* _About this exercise_: Please go line by line through the material and copy each one containing the word "Hoàn".
[Opening Material for this task section]
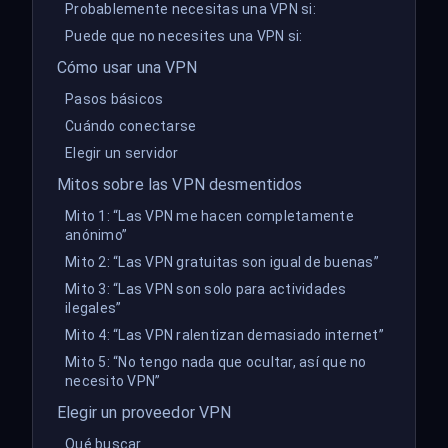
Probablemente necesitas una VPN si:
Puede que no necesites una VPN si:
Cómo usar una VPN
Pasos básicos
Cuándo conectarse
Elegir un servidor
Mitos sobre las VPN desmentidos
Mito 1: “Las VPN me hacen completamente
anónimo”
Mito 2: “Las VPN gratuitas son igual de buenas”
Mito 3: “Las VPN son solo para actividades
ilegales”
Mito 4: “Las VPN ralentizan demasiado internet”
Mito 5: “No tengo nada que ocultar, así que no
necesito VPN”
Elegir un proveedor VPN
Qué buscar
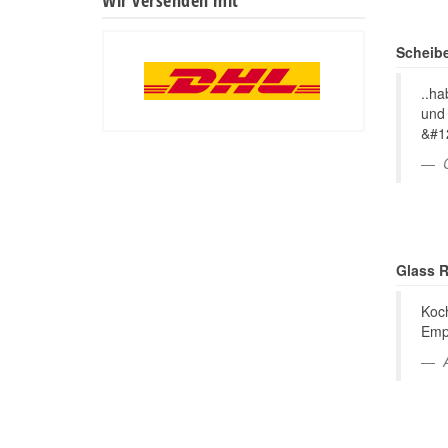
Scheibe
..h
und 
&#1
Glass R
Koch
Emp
[Closing Material for this task section]
[Opening Material for this task section]
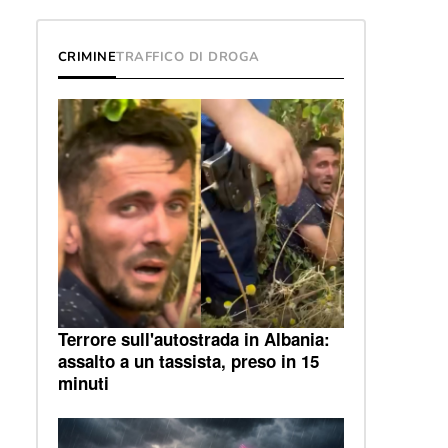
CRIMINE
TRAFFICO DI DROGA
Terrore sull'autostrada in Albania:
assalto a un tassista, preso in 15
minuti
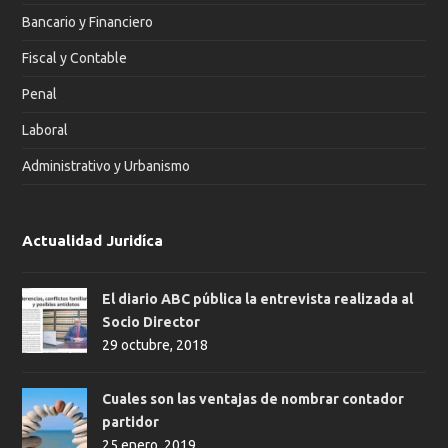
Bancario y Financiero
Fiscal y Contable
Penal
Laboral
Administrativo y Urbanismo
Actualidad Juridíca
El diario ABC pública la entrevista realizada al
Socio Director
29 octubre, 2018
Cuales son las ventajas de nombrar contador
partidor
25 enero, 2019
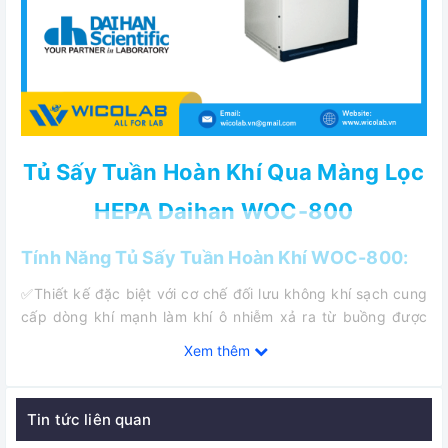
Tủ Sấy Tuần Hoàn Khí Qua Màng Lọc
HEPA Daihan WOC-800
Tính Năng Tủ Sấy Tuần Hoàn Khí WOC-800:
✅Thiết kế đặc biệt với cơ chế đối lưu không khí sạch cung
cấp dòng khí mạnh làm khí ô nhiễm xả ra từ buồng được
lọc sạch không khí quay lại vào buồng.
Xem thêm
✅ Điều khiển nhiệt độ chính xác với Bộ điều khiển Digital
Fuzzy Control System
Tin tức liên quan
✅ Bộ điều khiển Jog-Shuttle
[Closing Material for this task section]
[Opening Material for this task section]
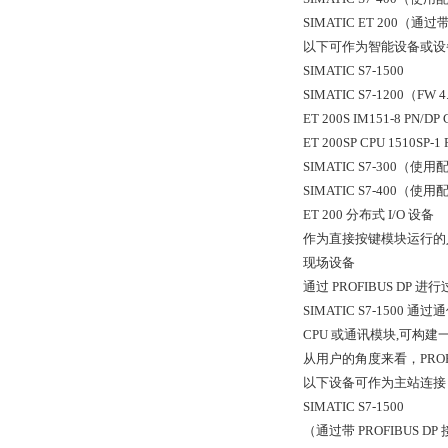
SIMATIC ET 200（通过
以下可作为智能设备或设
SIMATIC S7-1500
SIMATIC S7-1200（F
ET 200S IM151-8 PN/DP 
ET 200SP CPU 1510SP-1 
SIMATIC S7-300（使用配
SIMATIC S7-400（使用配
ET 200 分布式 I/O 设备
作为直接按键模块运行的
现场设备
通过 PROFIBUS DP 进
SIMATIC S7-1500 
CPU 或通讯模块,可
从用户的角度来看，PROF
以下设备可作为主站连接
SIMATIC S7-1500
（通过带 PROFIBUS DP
[Closing Material for this task section]
* _Answer below_:
Tủ Sấy Tuần Hoàn Khí Qua Màng Lọc
Tính Năng Tủ Sấy Tuần Hoàn Khí WOC-800:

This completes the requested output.